Input data
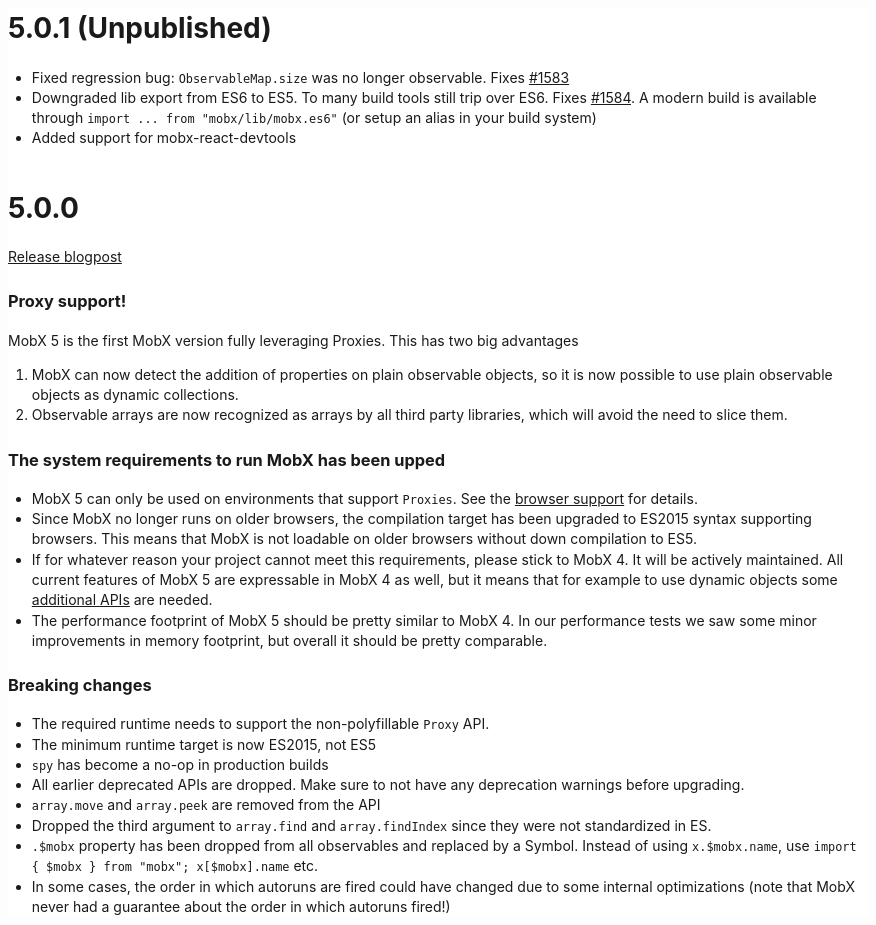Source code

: # 5.0.1 (Unpublished)

-   Fixed regression bug: `ObservableMap.size` was no longer observable. Fixes
    [#1583](https://github.com/mobxjs/mobx/issues/1583)
-   Downgraded lib export from ES6 to ES5. To many build tools still trip over
    ES6. Fixes [#1584](https://github.com/mobxjs/mobx/issues/1584). A modern
    build is available through `import ... from "mobx/lib/mobx.es6"` (or setup
    an alias in your build system)
-   Added support for mobx-react-devtools

# 5.0.0

[Release blogpost](https://medium.com/p/4852bce05572/)

### Proxy support!

MobX 5 is the first MobX version fully leveraging Proxies. This has two big
advantages

1. MobX can now detect the addition of properties on plain observable objects,
   so it is now possible to use plain observable objects as dynamic collections.
2. Observable arrays are now recognized as arrays by all third party libraries,
   which will avoid the need to slice them.

### The system requirements to run MobX has been upped

-   MobX 5 can only be used on environments that support `Proxies`. See the
    [browser support](https://github.com/mobxjs/mobx#browser-support) for
    details.
-   Since MobX no longer runs on older browsers, the compilation target has been
    upgraded to ES2015 syntax supporting browsers. This means that MobX is not
    loadable on older browsers without down compilation to ES5.
-   If for whatever reason your project cannot meet this requirements, please
    stick to MobX 4. It will be actively maintained. All current features of
    MobX 5 are expressable in MobX 4 as well, but it means that for example to
    use dynamic objects some
    [additional APIs](https://mobx.js.org/refguide/object-api.html) are needed.
-   The performance footprint of MobX 5 should be pretty similar to MobX 4. In
    our performance tests we saw some minor improvements in memory footprint,
    but overall it should be pretty comparable.

### Breaking changes

-   The required runtime needs to support the non-polyfillable `Proxy` API.
-   The minimum runtime target is now ES2015, not ES5
-   `spy` has become a no-op in production builds
-   All earlier deprecated APIs are dropped. Make sure to not have any
    deprecation warnings before upgrading.
-   `array.move` and `array.peek` are removed from the API
-   Dropped the third argument to `array.find` and `array.findIndex` since they
    were not standardized in ES.
-   `.$mobx` property has been dropped from all observables and replaced by a
    Symbol. Instead of using `x.$mobx.name`, use
    `import { $mobx } from "mobx"; x[$mobx].name` etc.
-   In some cases, the order in which autoruns are fired could have changed due
    to some internal optimizations (note that MobX never had a guarantee about
    the order in which autoruns fired!)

Your goal
Within the listing above, work out how many lines contain the string "longer", and reply with that number only.

Exercise result
2